#### Entries supplied

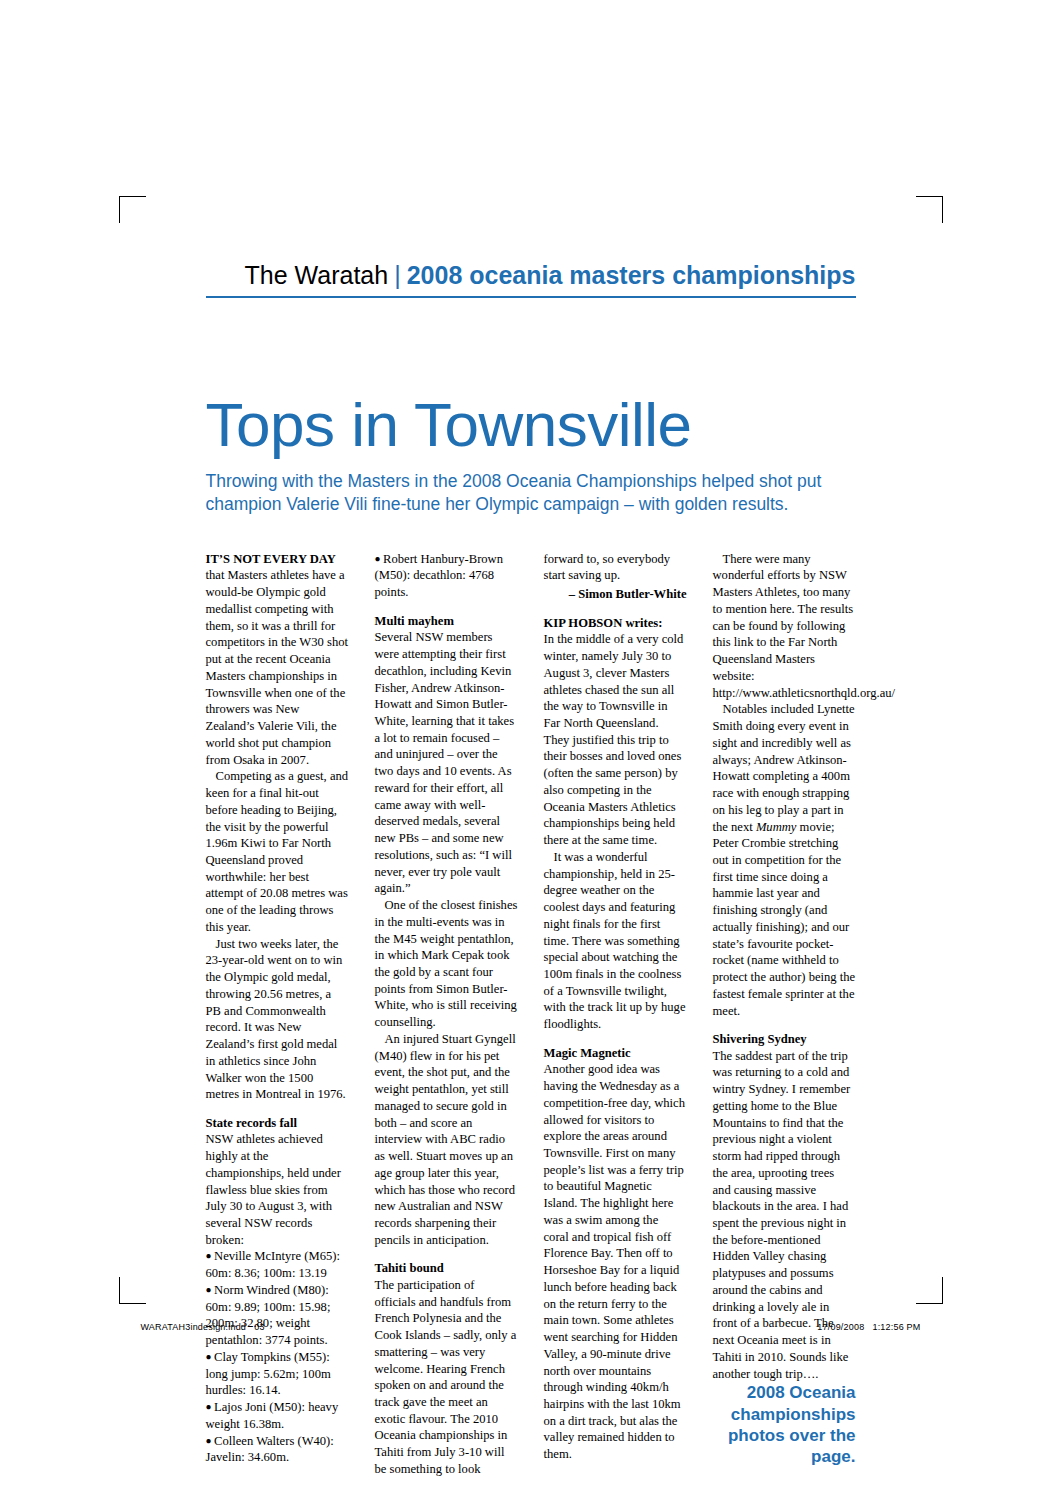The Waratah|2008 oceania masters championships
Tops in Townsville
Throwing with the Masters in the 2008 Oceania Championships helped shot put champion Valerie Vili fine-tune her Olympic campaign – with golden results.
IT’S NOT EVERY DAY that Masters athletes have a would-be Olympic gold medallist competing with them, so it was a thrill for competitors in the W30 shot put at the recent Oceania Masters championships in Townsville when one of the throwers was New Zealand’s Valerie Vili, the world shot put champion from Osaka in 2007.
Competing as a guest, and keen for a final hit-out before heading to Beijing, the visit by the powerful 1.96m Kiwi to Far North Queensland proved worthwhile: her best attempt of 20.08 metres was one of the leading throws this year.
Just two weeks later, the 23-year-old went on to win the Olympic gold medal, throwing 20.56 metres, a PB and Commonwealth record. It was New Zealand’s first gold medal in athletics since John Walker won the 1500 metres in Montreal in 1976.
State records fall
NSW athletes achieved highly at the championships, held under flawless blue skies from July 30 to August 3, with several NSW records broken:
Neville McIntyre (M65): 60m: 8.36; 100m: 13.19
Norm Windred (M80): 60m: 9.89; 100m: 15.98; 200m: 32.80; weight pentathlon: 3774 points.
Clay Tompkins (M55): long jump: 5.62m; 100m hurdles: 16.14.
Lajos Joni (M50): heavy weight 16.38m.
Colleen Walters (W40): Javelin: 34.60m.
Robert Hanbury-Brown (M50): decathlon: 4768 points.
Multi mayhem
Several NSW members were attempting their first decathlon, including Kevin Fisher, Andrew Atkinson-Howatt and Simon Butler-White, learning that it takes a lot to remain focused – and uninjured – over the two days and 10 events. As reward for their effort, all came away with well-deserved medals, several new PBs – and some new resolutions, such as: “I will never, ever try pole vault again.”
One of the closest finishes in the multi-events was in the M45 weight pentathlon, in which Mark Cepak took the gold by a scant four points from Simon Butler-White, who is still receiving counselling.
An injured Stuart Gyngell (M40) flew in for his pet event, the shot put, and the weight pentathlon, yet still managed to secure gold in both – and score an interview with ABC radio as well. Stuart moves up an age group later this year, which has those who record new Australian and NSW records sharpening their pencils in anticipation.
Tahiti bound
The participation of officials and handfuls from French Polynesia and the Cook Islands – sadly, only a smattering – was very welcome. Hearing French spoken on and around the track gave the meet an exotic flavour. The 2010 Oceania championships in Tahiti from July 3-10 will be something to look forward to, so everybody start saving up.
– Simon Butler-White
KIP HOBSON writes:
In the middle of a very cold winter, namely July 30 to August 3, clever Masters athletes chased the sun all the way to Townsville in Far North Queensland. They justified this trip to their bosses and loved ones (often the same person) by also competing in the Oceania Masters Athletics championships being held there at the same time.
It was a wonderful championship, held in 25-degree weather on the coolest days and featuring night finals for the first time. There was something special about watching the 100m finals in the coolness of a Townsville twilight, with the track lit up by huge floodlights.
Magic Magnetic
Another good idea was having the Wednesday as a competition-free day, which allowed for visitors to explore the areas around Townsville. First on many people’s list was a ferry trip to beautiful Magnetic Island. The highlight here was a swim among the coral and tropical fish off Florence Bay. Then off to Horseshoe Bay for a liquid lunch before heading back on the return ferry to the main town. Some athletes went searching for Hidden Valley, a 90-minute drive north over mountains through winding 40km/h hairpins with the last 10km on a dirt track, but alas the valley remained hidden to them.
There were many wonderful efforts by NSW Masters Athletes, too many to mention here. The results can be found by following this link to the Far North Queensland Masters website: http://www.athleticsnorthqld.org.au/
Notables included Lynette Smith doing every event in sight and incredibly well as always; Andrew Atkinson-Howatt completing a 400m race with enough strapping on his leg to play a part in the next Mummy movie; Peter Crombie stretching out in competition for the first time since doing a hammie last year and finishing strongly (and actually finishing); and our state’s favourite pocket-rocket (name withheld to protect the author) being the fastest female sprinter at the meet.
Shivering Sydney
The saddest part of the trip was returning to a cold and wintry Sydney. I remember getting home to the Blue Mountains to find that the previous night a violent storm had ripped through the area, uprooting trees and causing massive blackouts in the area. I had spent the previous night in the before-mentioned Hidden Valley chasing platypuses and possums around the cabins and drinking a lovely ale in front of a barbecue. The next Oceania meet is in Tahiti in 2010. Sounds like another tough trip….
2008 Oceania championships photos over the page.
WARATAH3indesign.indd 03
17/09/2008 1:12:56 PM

########
#### Entries supplied

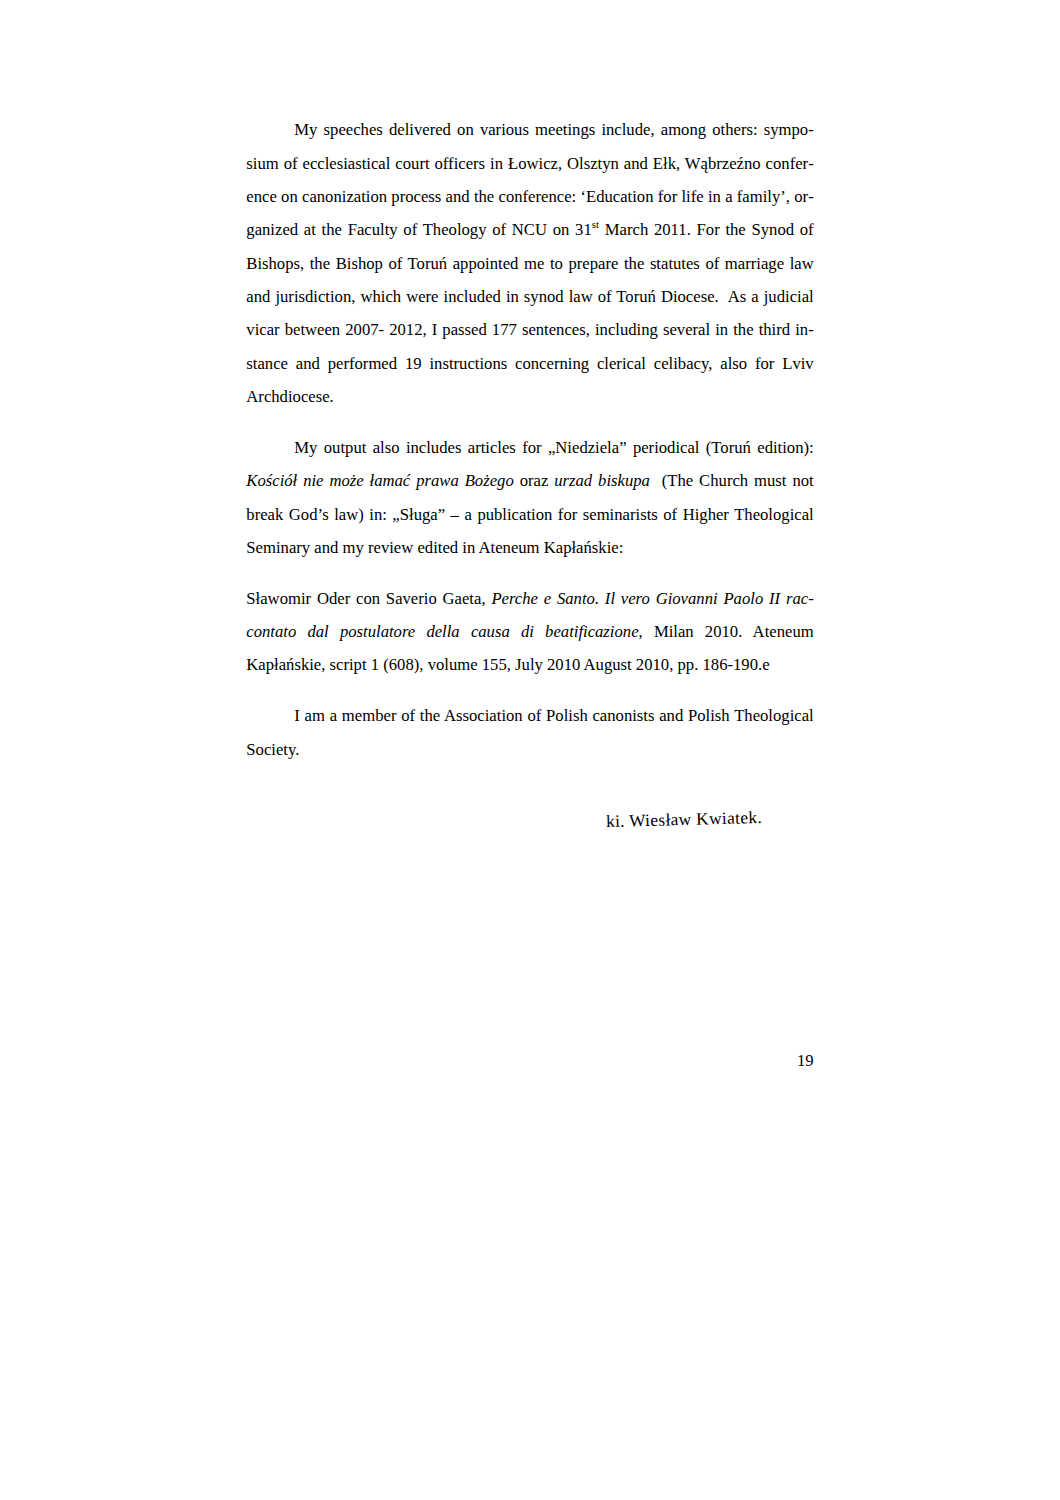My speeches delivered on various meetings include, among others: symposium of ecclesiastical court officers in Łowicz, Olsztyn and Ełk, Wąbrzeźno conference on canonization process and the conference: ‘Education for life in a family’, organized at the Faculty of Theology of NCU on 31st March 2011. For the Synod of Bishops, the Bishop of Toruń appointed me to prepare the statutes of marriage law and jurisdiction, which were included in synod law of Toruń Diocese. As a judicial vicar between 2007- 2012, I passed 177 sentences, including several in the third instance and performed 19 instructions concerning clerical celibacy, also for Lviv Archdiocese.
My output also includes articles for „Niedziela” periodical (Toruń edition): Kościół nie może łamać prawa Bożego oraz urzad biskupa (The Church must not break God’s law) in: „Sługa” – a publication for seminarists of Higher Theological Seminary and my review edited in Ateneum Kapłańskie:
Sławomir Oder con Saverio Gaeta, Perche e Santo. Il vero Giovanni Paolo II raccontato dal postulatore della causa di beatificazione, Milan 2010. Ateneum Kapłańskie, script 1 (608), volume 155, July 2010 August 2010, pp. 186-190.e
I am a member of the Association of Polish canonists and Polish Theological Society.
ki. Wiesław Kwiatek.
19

########
#### Entries supplied

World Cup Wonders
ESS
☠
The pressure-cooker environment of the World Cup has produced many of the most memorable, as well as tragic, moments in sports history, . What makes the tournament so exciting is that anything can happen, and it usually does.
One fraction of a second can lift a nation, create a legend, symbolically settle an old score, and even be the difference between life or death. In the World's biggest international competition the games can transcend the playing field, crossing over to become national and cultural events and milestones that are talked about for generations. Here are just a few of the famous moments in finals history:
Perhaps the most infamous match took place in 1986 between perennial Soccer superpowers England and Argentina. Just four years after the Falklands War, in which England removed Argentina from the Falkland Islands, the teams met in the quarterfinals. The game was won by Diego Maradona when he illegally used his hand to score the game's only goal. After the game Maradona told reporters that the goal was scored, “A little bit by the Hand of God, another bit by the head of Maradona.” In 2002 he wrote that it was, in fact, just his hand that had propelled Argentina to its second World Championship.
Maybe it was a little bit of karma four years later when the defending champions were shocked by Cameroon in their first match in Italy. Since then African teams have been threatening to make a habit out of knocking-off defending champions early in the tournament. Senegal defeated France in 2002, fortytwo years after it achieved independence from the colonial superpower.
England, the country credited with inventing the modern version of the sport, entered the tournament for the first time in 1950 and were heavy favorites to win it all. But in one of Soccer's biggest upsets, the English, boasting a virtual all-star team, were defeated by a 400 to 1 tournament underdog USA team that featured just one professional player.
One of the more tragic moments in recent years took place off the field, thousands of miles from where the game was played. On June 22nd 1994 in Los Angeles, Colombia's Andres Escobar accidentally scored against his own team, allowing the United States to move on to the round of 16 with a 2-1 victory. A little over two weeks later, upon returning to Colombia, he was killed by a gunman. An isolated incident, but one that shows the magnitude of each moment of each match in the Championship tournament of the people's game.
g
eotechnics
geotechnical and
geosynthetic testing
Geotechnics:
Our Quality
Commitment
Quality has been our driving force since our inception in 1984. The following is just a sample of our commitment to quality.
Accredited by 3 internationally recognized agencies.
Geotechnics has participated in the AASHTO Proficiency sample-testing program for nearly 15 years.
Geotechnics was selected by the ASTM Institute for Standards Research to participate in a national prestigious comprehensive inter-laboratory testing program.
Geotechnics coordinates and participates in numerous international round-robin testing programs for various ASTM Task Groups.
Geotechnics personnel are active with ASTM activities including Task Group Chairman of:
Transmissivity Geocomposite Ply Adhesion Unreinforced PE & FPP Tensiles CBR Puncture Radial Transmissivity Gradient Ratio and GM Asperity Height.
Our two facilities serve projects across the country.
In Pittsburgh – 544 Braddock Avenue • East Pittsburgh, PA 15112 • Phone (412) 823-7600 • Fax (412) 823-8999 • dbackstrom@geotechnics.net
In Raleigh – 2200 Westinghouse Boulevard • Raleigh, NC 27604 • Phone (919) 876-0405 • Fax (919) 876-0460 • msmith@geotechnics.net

########

- [What to produce] Write out exactly the lines that fall from the line with "Geotechnics personnel are" to the line with "In Raleigh –" in the records above, keeping both ends.

- [Exercise output]
Geotechnics personnel are active with ASTM activities including Task Group Chairman of:
Transmissivity Geocomposite Ply Adhesion Unreinforced PE & FPP Tensiles CBR Puncture Radial Transmissivity Gradient Ratio and GM Asperity Height.
Our two facilities serve projects across the country.
In Pittsburgh – 544 Braddock Avenue • East Pittsburgh, PA 15112 • Phone (412) 823-7600 • Fax (412) 823-8999 • dbackstrom@geotechnics.net
In Raleigh – 2200 Westinghouse Boulevard • Raleigh, NC 27604 • Phone (919) 876-0405 • Fax (919) 876-0460 • msmith@geotechnics.net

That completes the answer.